==== RECORDS ====
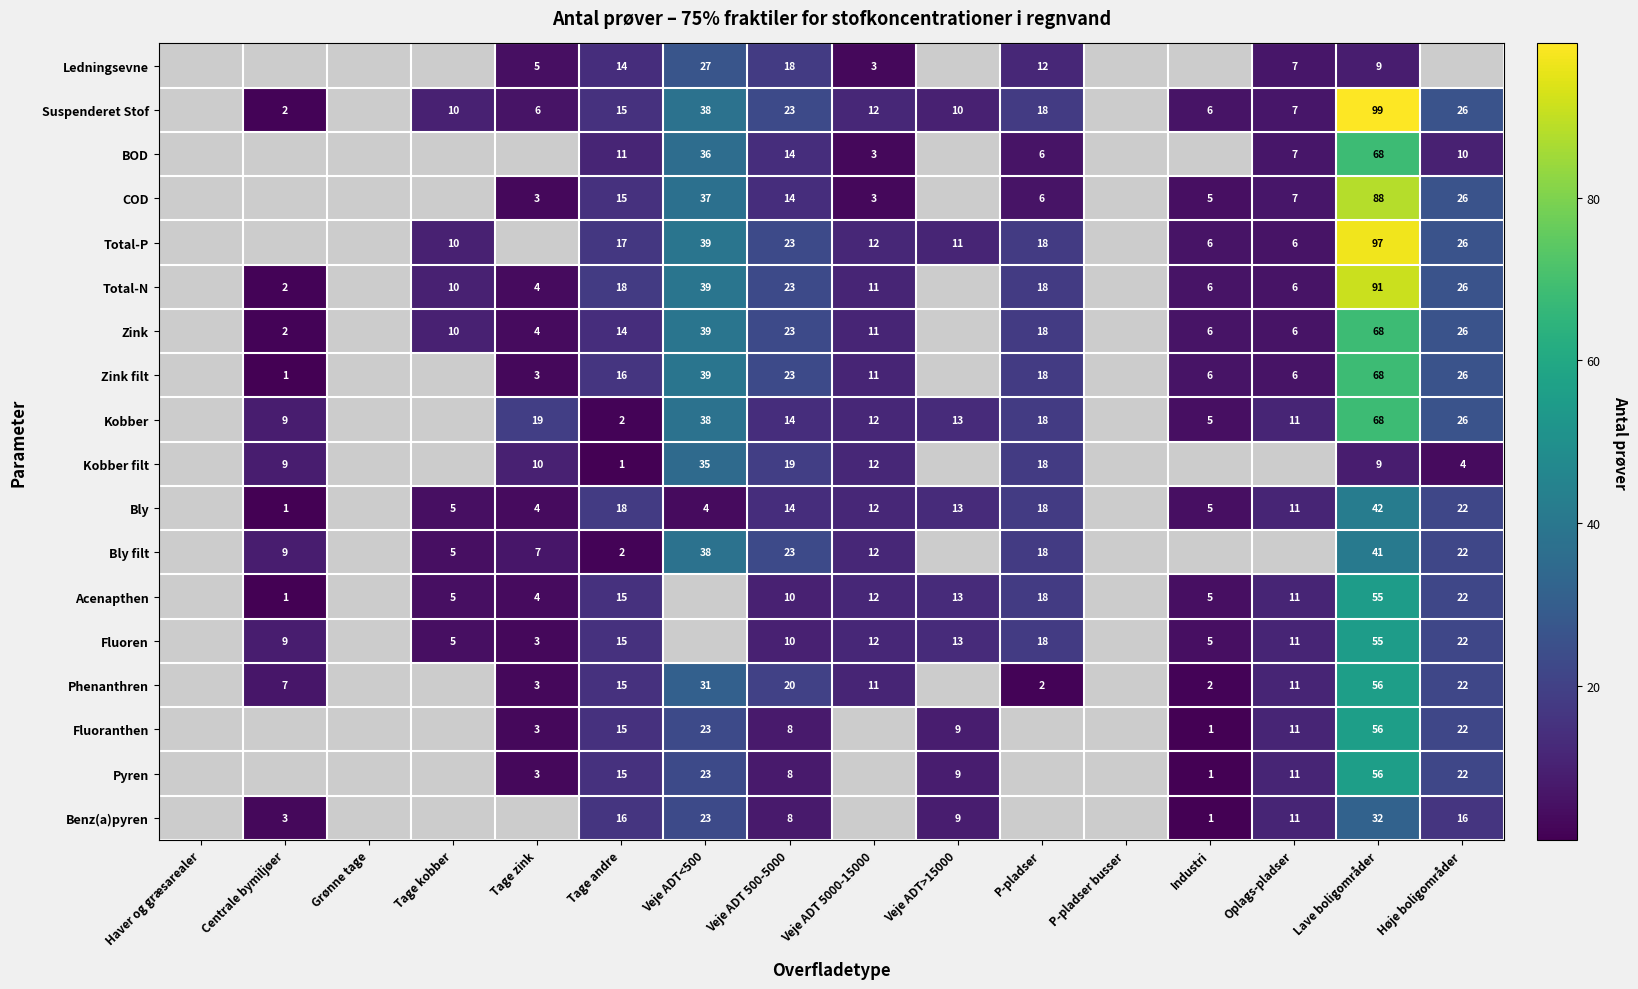

Which has a higher value, Haver og græsarealer or Centrale bymiljøer?

Haver og græsarealer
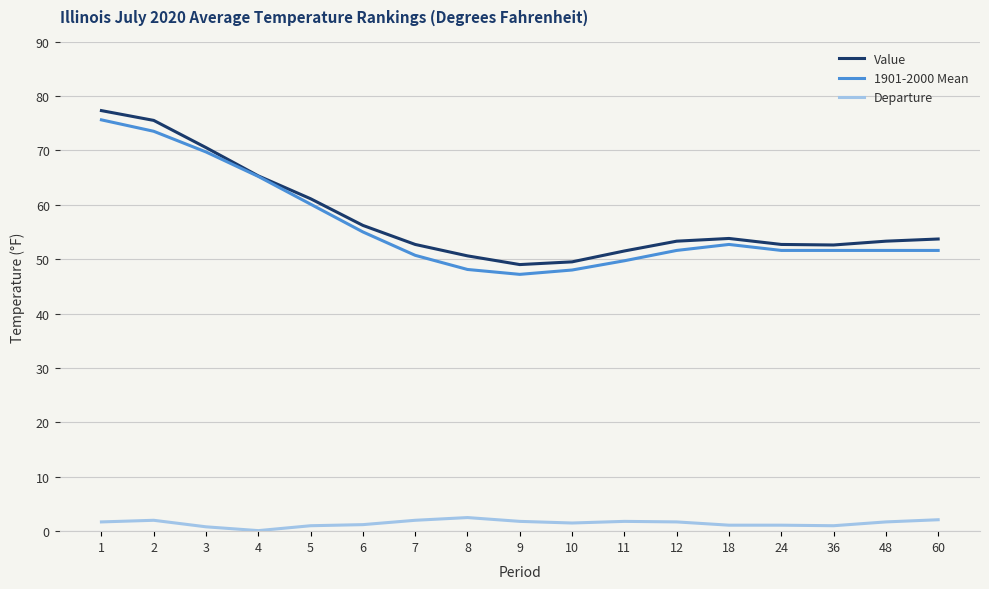

What is the approximate value of Departure at 60?

2.1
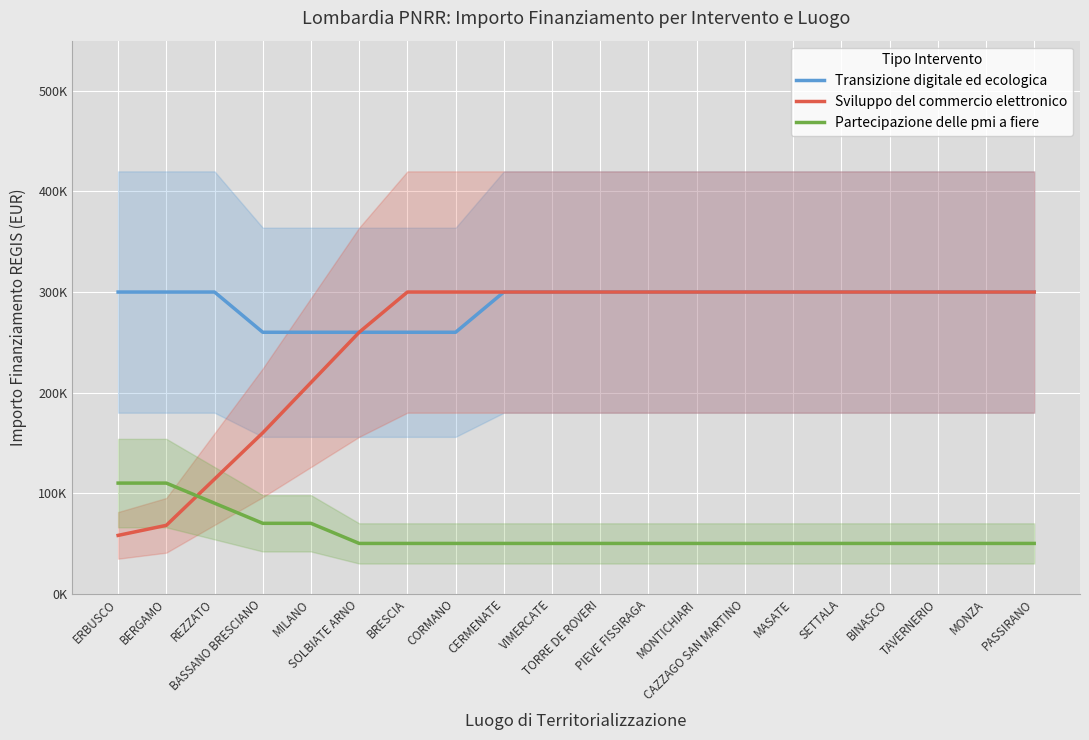

What is the minimum value shown in the chart?

50000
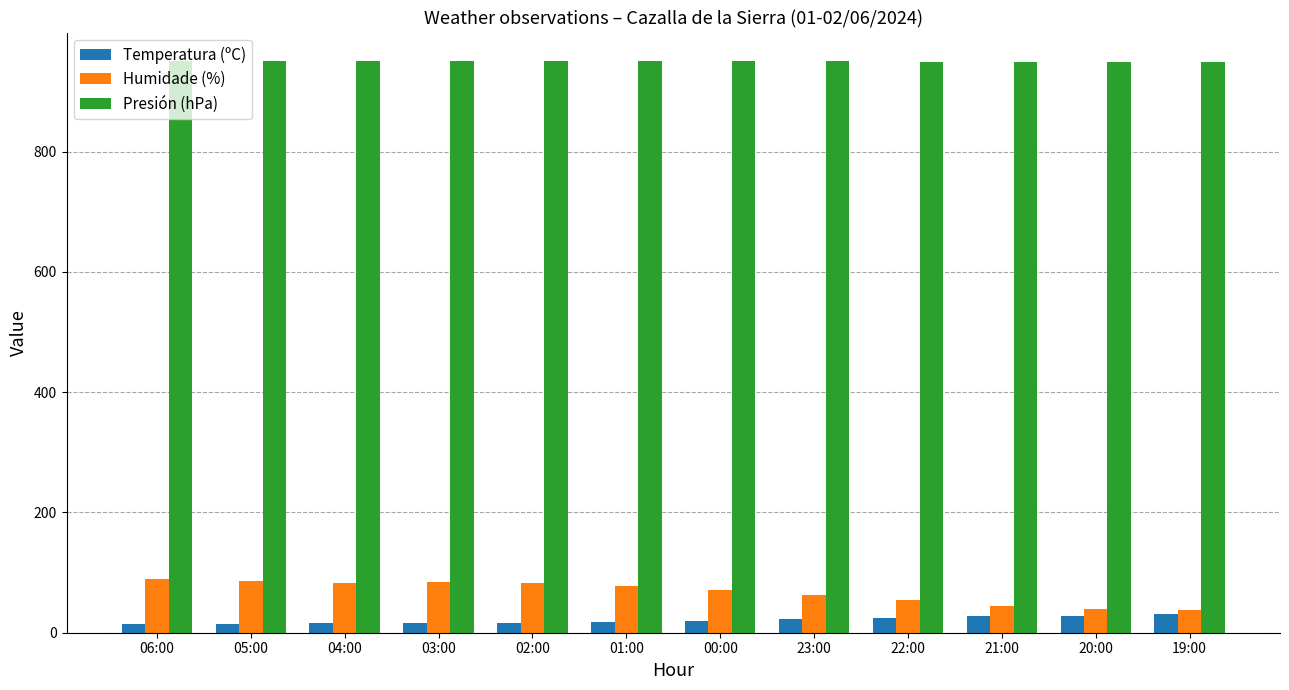

What is the sum of all Temperatura (ºC) values?

248.8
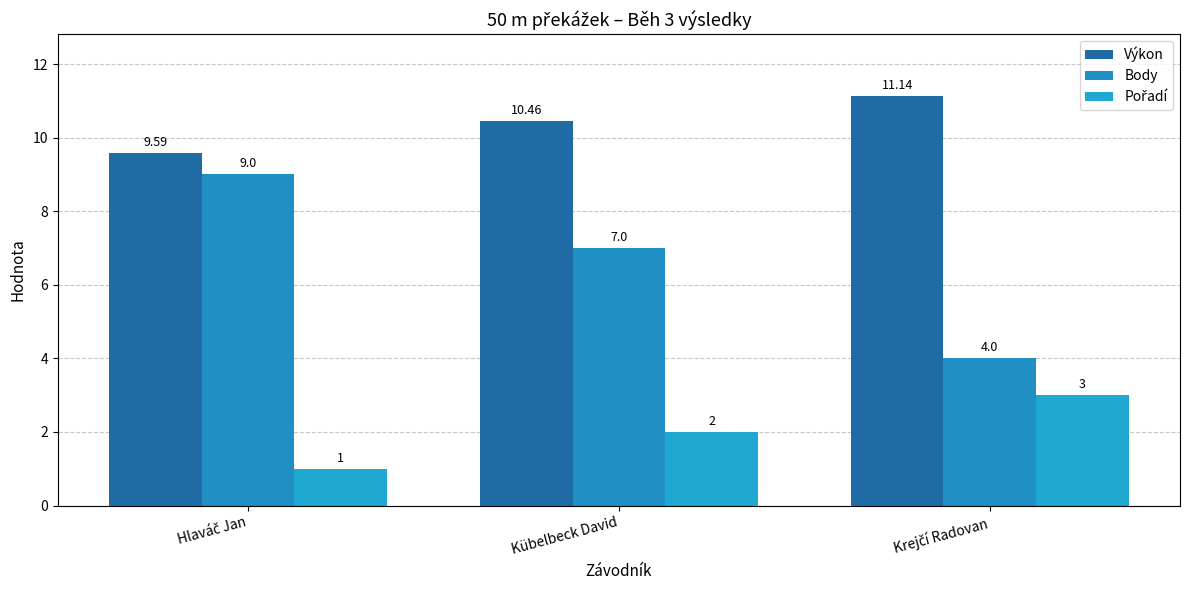

How many series are shown in this chart?

3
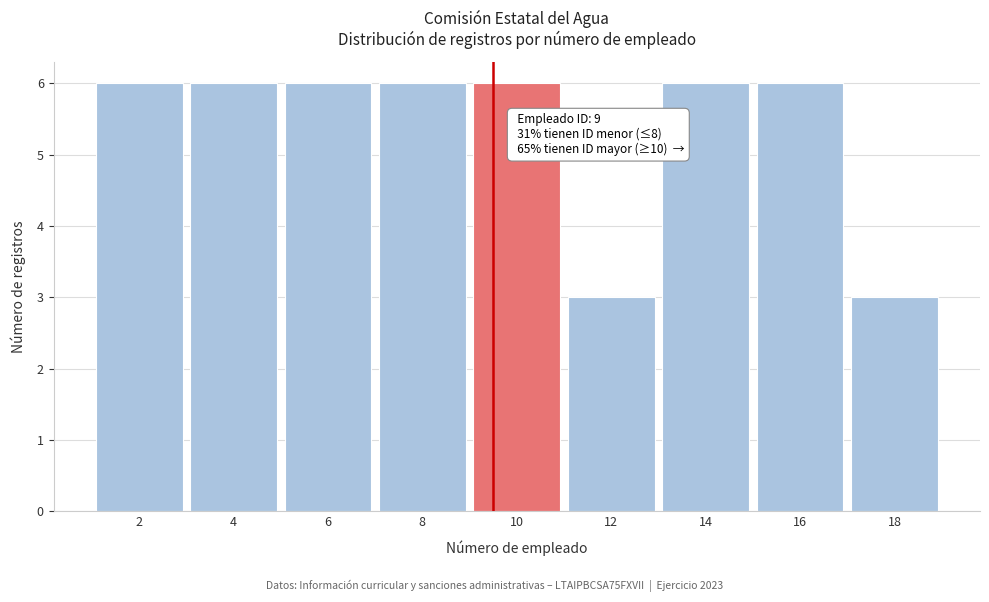

Reading right to left, list all the values displayed in this chart.

18=3	16=6	14=6	12=3	10=6	8=6	6=6	4=6	2=6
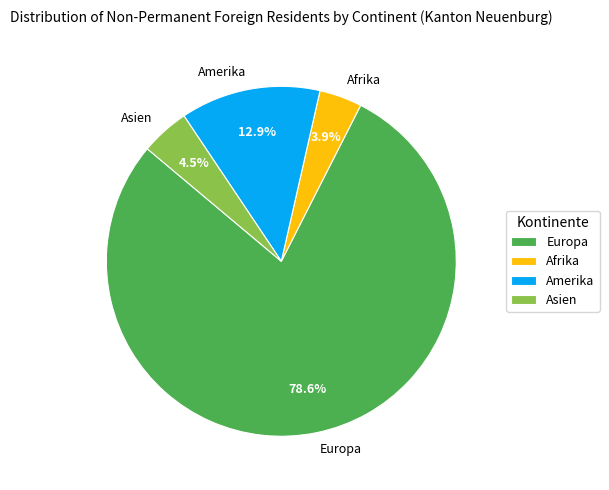

Combined, do Afrika and Asien account for over 50%?

No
====
_ASSIGNMENT_
Give the text lines of the listing above as a JSON list of strings, with one string per line. Leave out blank lines and the pictures.

_REPLY_
[
  "Which has a higher value, Haver og græsarealer or Centrale bymiljøer?",
  "Haver og græsarealer",
  "What is the approximate value of Departure at 60?",
  "2.1",
  "What is the minimum value shown in the chart?",
  "50000",
  "What is the sum of all Temperatura (ºC) values?",
  "248.8",
  "How many series are shown in this chart?",
  "3",
  "Reading right to left, list all the values displayed in this chart.",
  "18=3\t16=6\t14=6\t12=3\t10=6\t8=6\t6=6\t4=6\t2=6",
  "Combined, do Afrika and Asien account for over 50%?",
  "No"
]